**Task to complete:** Please list each line below that contains the string "après".

Items stored from a collection:
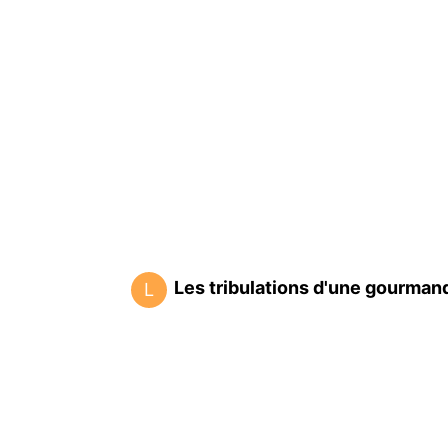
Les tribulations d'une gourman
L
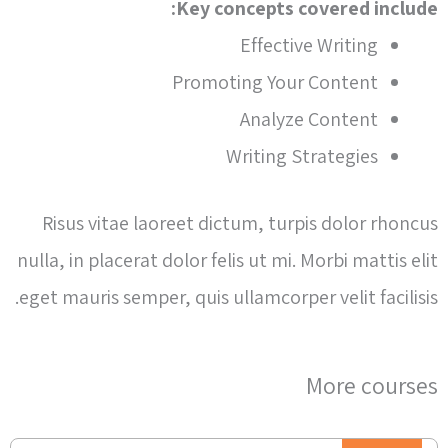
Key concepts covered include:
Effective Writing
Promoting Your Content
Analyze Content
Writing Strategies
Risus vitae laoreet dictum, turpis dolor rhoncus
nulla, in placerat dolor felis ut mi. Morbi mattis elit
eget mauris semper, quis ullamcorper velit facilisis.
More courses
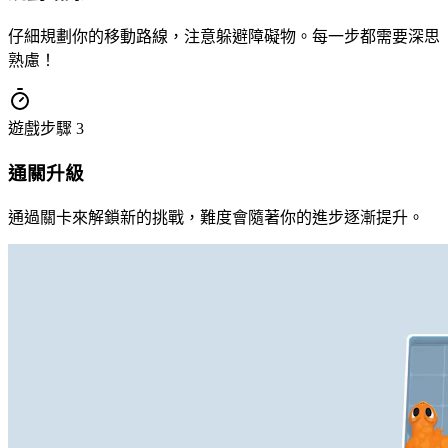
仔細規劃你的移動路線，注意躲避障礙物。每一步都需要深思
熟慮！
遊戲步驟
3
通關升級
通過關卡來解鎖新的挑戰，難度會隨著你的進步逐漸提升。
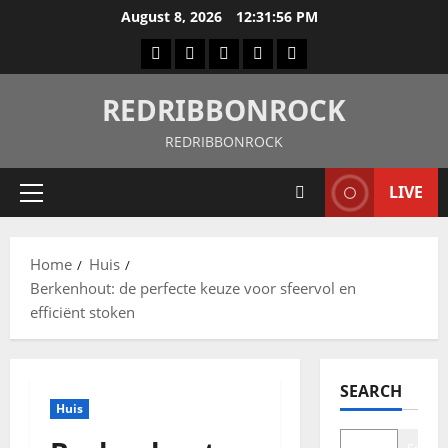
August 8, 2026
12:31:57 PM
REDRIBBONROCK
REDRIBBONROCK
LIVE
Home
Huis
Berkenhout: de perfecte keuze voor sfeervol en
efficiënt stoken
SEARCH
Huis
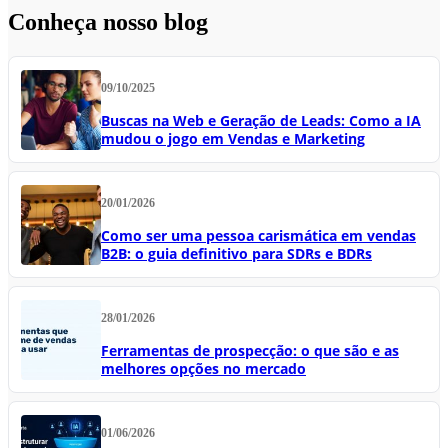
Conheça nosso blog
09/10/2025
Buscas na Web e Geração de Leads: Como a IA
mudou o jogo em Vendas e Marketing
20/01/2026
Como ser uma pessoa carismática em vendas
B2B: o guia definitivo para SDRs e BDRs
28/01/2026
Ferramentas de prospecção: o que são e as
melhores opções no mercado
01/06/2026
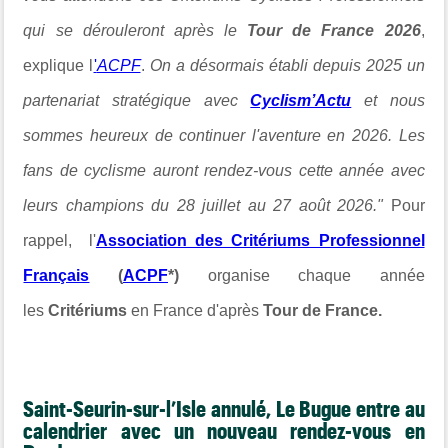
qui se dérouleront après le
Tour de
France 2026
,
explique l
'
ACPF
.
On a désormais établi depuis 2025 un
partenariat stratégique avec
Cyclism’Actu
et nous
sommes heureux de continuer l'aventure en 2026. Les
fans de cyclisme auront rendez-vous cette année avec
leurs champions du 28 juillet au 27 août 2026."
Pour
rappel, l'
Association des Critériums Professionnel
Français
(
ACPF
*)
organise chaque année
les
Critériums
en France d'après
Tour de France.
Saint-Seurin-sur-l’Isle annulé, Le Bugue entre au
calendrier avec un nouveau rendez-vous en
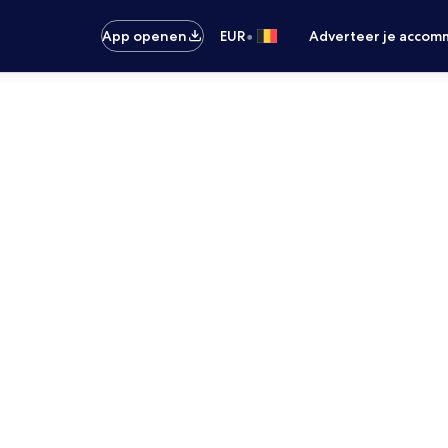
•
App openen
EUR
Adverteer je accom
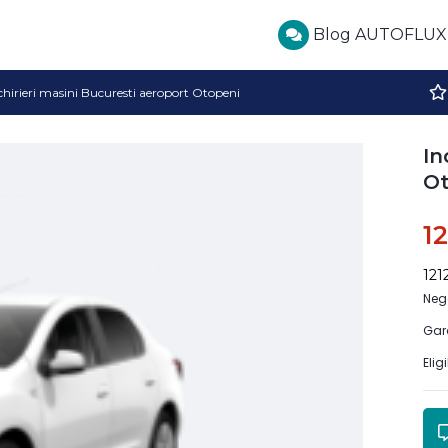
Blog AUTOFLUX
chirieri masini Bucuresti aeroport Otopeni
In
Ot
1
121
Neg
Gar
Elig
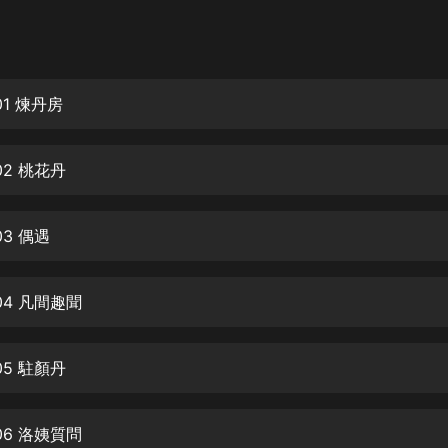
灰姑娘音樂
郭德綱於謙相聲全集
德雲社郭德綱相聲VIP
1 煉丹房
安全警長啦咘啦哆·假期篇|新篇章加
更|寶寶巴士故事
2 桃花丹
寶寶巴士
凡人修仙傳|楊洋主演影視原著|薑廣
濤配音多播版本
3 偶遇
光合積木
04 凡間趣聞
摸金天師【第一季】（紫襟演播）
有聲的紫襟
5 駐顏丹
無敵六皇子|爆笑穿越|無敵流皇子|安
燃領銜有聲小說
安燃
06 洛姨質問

**Exercise response:**
qui se dérouleront après le
en France d'après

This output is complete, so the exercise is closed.